DATA section start

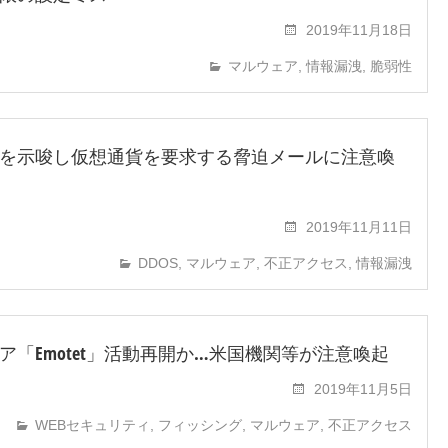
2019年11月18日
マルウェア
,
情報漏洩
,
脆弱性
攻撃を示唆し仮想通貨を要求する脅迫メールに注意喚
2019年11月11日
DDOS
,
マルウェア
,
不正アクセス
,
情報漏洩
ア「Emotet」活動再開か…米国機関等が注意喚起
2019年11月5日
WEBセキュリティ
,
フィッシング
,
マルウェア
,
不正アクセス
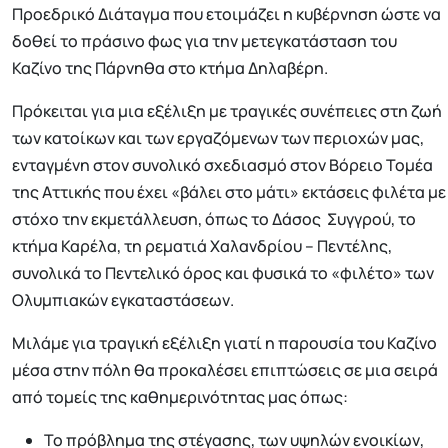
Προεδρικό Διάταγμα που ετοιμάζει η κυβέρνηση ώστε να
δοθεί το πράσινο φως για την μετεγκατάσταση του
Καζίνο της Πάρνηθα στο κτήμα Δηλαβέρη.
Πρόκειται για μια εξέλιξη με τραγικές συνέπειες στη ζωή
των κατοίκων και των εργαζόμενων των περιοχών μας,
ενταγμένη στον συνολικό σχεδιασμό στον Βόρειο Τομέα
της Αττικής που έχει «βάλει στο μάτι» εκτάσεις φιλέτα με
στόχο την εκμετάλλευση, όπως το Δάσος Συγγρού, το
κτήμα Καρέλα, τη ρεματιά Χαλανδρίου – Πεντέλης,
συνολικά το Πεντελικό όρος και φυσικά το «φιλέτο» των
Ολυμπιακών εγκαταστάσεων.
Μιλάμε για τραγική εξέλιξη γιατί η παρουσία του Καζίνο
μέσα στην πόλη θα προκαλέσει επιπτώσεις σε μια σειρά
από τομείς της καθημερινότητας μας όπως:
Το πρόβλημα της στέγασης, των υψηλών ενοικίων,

DATA section end
DATA section start

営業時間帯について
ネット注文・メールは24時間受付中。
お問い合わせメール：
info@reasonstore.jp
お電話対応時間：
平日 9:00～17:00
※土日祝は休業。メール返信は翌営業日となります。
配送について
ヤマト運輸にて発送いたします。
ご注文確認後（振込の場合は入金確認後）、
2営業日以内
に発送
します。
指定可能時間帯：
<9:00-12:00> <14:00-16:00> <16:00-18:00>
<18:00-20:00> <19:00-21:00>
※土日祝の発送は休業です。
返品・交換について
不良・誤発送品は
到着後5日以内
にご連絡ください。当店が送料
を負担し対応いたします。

DATA section end

§ WORK ORDER
Find each line in the listing that contains the word "Καζίνο", matching uppercase and lowercase exactly, and copy those lines in full.

§ RESPONSE TO THE TASK
Καζίνο της Πάρνηθα στο κτήμα Δηλαβέρη.
Μιλάμε για τραγική εξέλιξη γιατί η παρουσία του Καζίνο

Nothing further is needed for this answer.